◆ WHAT IS REQUIRED
In the entries below, find the line with "Requests/Hour | Notes |" and the line with "force protection |". Print those two and everything between them exactly, and nothing else.

◆ DATA RECORDS
--------------------------------

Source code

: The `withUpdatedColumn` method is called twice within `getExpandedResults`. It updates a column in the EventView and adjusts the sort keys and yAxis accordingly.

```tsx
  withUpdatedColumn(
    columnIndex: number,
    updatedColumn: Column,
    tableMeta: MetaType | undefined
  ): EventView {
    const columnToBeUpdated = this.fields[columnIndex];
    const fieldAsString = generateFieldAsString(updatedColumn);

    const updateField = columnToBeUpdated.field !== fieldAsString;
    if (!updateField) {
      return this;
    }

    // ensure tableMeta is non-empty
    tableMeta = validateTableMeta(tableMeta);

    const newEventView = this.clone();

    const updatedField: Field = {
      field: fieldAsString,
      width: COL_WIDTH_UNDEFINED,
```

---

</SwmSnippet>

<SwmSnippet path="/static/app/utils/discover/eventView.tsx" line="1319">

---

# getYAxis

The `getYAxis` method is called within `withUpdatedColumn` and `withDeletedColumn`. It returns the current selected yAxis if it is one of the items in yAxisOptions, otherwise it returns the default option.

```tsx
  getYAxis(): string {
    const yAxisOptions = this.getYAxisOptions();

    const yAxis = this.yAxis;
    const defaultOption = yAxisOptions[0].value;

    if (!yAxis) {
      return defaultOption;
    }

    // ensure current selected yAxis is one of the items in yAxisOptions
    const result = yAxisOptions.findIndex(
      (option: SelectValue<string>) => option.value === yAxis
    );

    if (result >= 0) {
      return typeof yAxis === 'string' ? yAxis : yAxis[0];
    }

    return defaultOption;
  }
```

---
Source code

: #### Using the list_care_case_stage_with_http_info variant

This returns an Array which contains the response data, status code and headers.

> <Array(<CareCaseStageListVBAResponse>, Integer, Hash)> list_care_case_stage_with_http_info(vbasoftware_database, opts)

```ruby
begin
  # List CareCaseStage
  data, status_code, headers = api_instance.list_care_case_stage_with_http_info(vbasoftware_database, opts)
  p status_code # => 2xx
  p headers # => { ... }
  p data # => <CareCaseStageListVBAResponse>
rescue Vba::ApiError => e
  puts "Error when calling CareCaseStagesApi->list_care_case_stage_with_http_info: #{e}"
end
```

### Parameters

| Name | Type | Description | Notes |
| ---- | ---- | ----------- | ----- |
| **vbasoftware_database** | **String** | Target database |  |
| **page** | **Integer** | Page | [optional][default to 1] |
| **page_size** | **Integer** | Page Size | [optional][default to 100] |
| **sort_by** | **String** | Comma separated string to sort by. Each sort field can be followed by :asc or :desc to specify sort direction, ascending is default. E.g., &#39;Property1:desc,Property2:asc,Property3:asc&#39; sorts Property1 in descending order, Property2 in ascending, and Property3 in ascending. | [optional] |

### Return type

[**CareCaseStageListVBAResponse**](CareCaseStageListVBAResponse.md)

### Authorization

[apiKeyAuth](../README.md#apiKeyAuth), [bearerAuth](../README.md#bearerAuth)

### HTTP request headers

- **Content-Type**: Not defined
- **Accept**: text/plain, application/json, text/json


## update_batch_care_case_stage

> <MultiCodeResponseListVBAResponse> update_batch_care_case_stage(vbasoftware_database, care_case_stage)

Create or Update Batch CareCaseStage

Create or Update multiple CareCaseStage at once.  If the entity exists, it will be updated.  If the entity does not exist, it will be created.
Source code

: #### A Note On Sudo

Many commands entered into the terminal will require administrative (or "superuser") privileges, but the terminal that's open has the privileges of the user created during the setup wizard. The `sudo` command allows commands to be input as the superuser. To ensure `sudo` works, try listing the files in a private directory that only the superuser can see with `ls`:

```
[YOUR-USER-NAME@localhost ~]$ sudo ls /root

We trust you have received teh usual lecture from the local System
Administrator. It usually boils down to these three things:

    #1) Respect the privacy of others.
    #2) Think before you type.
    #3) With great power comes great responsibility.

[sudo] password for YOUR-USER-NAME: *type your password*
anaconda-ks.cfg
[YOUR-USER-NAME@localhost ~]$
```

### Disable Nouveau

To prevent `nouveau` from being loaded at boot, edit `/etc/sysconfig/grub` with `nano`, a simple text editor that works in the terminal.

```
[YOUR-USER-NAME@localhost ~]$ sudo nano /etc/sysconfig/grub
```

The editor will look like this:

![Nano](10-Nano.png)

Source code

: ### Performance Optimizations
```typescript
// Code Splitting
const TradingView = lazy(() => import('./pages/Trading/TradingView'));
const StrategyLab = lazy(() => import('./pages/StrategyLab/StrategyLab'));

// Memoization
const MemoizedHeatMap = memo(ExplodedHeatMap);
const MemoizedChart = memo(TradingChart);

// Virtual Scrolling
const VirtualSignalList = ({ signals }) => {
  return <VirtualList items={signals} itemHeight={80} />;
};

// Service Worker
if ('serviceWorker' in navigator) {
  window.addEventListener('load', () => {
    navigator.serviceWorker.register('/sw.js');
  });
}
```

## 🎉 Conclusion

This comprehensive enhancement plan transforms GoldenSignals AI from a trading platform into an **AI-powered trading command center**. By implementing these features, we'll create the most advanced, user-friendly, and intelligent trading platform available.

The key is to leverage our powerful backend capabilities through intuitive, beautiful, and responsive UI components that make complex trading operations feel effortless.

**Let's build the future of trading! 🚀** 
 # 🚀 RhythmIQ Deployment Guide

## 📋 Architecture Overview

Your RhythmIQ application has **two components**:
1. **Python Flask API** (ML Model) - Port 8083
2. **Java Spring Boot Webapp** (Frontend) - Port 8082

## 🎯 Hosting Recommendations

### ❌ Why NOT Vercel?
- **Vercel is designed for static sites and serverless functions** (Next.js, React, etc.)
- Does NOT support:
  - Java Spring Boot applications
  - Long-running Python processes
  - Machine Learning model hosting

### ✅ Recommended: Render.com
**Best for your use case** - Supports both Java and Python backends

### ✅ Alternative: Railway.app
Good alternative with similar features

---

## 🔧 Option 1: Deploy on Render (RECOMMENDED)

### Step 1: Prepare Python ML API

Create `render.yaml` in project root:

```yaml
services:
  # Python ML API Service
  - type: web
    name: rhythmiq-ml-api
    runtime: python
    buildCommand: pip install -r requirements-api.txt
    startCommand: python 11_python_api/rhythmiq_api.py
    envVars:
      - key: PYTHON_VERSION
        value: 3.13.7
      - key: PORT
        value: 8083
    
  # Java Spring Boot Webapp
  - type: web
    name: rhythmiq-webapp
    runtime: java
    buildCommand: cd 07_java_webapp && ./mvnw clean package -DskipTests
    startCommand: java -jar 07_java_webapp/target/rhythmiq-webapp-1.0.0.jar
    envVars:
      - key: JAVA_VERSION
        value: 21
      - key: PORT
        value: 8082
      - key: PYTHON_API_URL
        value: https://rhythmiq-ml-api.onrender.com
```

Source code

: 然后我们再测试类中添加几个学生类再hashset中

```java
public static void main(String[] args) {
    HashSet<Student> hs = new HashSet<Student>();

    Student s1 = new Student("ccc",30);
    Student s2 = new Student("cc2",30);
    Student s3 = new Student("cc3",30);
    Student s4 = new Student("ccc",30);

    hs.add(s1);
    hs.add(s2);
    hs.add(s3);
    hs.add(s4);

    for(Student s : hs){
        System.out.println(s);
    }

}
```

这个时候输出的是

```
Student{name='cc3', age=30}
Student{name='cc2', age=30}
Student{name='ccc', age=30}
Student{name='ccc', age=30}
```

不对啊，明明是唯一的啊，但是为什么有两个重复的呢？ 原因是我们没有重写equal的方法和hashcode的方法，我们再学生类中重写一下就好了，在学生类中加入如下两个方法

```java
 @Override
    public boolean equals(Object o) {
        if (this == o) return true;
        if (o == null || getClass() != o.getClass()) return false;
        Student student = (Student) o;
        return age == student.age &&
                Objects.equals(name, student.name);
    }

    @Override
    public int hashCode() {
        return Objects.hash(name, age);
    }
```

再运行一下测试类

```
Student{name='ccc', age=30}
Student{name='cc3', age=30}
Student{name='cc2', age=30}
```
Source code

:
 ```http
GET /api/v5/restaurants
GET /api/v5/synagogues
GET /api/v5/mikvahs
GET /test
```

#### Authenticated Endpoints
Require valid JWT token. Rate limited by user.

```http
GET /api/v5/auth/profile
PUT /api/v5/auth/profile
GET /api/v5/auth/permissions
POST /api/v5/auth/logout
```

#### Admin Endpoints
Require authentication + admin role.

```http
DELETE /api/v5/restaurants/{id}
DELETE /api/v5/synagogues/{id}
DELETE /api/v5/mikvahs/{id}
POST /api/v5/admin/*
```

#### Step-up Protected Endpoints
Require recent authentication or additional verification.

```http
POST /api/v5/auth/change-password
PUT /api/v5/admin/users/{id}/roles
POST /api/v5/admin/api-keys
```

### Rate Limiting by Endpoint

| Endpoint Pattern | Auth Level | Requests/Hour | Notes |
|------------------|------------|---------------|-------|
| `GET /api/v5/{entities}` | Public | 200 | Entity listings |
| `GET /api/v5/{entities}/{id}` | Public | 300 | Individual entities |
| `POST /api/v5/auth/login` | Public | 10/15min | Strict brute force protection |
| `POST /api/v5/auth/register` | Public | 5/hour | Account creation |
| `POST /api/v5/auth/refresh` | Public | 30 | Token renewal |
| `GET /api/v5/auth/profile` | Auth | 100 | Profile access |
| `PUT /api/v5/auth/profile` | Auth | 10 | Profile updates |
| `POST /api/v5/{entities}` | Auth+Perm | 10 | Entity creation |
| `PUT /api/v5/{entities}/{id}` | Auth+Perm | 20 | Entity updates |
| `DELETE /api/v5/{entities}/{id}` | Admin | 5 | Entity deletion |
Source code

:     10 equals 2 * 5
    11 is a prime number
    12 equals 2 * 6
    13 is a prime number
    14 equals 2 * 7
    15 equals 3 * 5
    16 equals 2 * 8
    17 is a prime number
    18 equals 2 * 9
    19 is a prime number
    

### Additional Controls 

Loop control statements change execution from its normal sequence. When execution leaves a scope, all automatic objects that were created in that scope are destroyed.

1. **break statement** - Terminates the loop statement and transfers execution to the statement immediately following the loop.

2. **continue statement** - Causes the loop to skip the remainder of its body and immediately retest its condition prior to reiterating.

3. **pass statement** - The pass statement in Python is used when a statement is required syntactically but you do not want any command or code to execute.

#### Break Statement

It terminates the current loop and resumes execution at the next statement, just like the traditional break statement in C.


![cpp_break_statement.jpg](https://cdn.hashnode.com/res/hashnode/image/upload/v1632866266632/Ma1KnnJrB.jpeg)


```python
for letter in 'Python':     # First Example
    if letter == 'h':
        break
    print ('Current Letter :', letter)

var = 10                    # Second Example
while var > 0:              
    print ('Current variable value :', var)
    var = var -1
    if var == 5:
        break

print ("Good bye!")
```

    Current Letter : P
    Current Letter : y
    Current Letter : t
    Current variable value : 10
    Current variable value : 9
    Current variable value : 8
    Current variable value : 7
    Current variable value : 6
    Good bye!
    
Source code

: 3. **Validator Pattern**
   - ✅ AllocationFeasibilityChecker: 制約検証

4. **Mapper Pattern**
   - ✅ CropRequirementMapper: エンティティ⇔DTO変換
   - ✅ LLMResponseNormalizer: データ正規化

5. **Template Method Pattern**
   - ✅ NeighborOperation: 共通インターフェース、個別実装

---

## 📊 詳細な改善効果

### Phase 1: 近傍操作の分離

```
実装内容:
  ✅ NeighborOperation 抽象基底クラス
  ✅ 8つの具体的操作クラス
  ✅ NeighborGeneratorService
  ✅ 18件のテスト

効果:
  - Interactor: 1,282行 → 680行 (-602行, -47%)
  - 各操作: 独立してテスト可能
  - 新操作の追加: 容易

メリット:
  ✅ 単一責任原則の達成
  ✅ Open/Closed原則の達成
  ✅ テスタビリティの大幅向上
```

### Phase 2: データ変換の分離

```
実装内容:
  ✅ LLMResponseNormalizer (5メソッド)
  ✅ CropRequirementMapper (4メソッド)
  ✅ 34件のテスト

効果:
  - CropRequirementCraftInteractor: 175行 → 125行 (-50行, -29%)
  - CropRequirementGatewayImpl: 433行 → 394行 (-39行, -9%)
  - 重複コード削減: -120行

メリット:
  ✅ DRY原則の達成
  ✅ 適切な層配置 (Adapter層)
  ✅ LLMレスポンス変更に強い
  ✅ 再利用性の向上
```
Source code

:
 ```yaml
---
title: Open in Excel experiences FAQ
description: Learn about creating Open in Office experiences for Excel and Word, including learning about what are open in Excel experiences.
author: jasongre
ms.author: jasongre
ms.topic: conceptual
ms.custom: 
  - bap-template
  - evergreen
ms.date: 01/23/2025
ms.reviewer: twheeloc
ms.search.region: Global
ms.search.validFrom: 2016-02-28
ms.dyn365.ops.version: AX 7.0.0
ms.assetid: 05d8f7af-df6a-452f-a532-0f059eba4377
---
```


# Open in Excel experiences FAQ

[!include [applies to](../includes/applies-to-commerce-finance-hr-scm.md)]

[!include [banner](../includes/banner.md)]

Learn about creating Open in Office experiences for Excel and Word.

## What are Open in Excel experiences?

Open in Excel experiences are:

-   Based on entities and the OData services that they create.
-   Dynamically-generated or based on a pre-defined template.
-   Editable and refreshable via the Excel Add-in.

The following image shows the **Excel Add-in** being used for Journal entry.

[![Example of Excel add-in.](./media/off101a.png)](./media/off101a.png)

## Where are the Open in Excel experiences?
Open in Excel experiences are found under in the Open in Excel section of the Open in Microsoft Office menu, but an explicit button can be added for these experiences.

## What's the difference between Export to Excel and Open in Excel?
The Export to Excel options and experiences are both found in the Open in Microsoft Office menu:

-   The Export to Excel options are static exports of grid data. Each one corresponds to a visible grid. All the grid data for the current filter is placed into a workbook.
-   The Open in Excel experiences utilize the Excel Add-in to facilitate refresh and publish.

--------------------------------

◆ ANSWER AREA
| Endpoint Pattern | Auth Level | Requests/Hour | Notes |
|------------------|------------|---------------|-------|
| `GET /api/v5/{entities}` | Public | 200 | Entity listings |
| `GET /api/v5/{entities}/{id}` | Public | 300 | Individual entities |
| `POST /api/v5/auth/login` | Public | 10/15min | Strict brute force protection |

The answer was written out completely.